17 Haziran 2016 Cuma

Türkiye’nin Gelecek Üç Yılı Üzerinden 2023’ü Hayal Etmek



Türkiye’nin Gelecek Üç Yılı Üzerinden 2023’ü Hayal Etmek

Yazar: Ümit Özdağ
18 MART  2014 SALI

14 Mart 2003 gecesi Habertürk’de katılmış olduğum Teke Tek programında o gün başbakan olan Recep Tayyip Erdoğan’ın başbakanlığı ile ilgili görüşümü soran Fatih Altaylı’ya Başbakan Erdoğan’ın “ulusal güvenlik risk faktörü” olduğunu söylemiştim. Erdoğan’ın düşüncelerinin Türkiye Cumhuriyeti’nin birlik, dirlik ve hatta mevcut sınırları içinde varlığı için tehdit oluşturduğunu düşünüyordum. Ulaştığımız noktada ne yazık ki endişelerimde haklı olduğumu görüyorum.  

2003 yılında yazdığım bir yazıda Türkiye’nin en uzun on yılına girdiğini kaydetmiştim. Bu tespitimi daha sonra ki yıllarda değişik vesileler ile “Cumhuriyet’in en uzun on yılından geçtiğini” ifade ederek söyledim ve yazdım. Cumhuriyetin en uzun on yılı tespitini, Prof. Dr. İlber Ortaylı’nın Osmanlı İmparatorluğu’nun 19. Yüzyılını anlatan “İmparatorluğun en uzun yüzyılı” adlı kitabından esinlenerek yapmıştım. 2014 başı itibarı ile Türkiye Cumhuriyeti en uzun on yılını tamamladı. Bu on yıl içinde hayal bile etmesi zor şeyler oldu. On yıl hatta beş yıl olsa “şöyle olacak” diyeni Bakırköy Ruh ve Sinir Hastalıkları Hastanesine sevk ettirtecek şeyler gerçekleşti. Bunlardan bazılarına bakalım.

• Çalışma Yönergesi 1: Listede "Fund 9.7% -0.1% 6.0% 4.0% 9." içeren satırdan "The Product Disclosure" içeren satıra kadar uzanan bölümü yeniden yazın. Bu bölümde "Investments" yerine "Holdings" koyun ve geri kalan her şeyi aynen bırakın.

• Alıştırma Malzemesi:
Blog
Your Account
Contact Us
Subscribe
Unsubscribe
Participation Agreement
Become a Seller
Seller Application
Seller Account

* * *

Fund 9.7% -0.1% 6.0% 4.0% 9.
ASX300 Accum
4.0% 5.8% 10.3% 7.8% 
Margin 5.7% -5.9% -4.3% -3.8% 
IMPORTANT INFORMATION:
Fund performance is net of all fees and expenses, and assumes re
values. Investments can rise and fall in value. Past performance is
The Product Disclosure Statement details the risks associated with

• Çalışma Yönergesi 2: Sayfa alıntısına göre "Cumhuriyetin en uzun on yılı" tespiti hangi kitaptan esinlenerek yapılmıştır?

• Cevap Alanı 1:
Fund 9.7% -0.1% 6.0% 4.0% 9.
ASX300 Accum
4.0% 5.8% 10.3% 7.8% 
Margin 5.7% -5.9% -4.3% -3.8% 
IMPORTANT INFORMATION:
Fund performance is net of all fees and expenses, and assumes re
values. Holdings can rise and fall in value. Past performance is
The Product Disclosure Statement details the risks associated with

• Cevap Alanı 2: Prof. Dr. İlber Ortaylı'nın Osmanlı İmparatorluğu'nun 19. yüzyılını anlatan "İmparatorluğun en uzun yüzyılı" adlı kitabından.